I believe my transfer case actuator is also dodgy. The motor works a couple of times in succession then quits for the night. I’m pretty sure that isn’t correct? Because I question everything I do I’ve checked it several times and it’s always the same. Works a bit then doesn’t until the next day. In my limited experience that is an indicator that the motor is toast. Which I found surprising as it looks very healthy. I did have a question as to whether or not the shaft for the rotating gear should have a bearing in the cap? It looks like it should but mine does not. Anyway, I can’t seem to find a used actuator only transfer cases but since a used transfer case is $300 locally versus $1200 for a new one from Toyota I’ll be going that route
I believe that my 4wd #1 & #2 switches are good but plan to double check them when I finally get to checking the 4Low, Neutral and Center diff lock indicator switches which will hopefully happen tonight.

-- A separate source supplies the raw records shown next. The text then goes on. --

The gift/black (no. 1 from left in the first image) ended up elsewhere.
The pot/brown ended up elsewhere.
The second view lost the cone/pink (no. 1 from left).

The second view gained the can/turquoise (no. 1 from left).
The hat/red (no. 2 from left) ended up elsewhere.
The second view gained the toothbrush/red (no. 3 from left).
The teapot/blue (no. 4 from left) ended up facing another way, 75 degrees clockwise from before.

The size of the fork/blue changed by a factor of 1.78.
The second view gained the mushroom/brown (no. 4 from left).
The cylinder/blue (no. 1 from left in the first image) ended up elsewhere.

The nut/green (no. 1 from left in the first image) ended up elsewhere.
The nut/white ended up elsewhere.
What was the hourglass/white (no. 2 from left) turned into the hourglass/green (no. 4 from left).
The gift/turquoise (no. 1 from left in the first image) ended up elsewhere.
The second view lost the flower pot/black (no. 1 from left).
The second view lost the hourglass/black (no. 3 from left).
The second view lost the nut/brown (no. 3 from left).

@99SC4Runner do you know what activates the center diff lock? I have been told it is mechanical and I have been told that it is a switch that is activated when putting the transfer case shifter in H4L. I am currently believing that it is the latter. However, I am uncertain as to which switch handles that function. I have also seen the shop manual refer to a “limit switch” but as I don’t see a switch with that title I assume the task is handled by one of the other switches?
The vacuum diaphragm in the ADD should hold air in both directions, and not have any bleed down. If it can't continuously hold air pressure, then the diaphragm is leaking and should be replaced.
If you can jumper the transfer case actuator with 12v, it should move the actuator into 4wd mode, and then alternate it back into 2wd mode. With a constant 12v to test with, and if it moves the actuator each time with 12v, then the actuator is good.
A known good used transfer case is much cheaper and easier to swap out then splitting the transfer case to just change out the transfer case actuator.
The center diff lock activates once the 4wd system knows that the transfer case and the front diff are both in 4wd mode, via the front diff and center diff lock sensor/switches providing feedback to the 4wd computer.
The center diff lock is a single switch/sensor on the passenger side of the transfer case (single sensor on that side). I do have a brand-new Toyota sensor for it still sealed in the bag for sale. Also, I have a spare 4WD ECU computer for sale as well.
Last edited by 99SC4Runner; Jan 30, 2024 at 01:47 PM.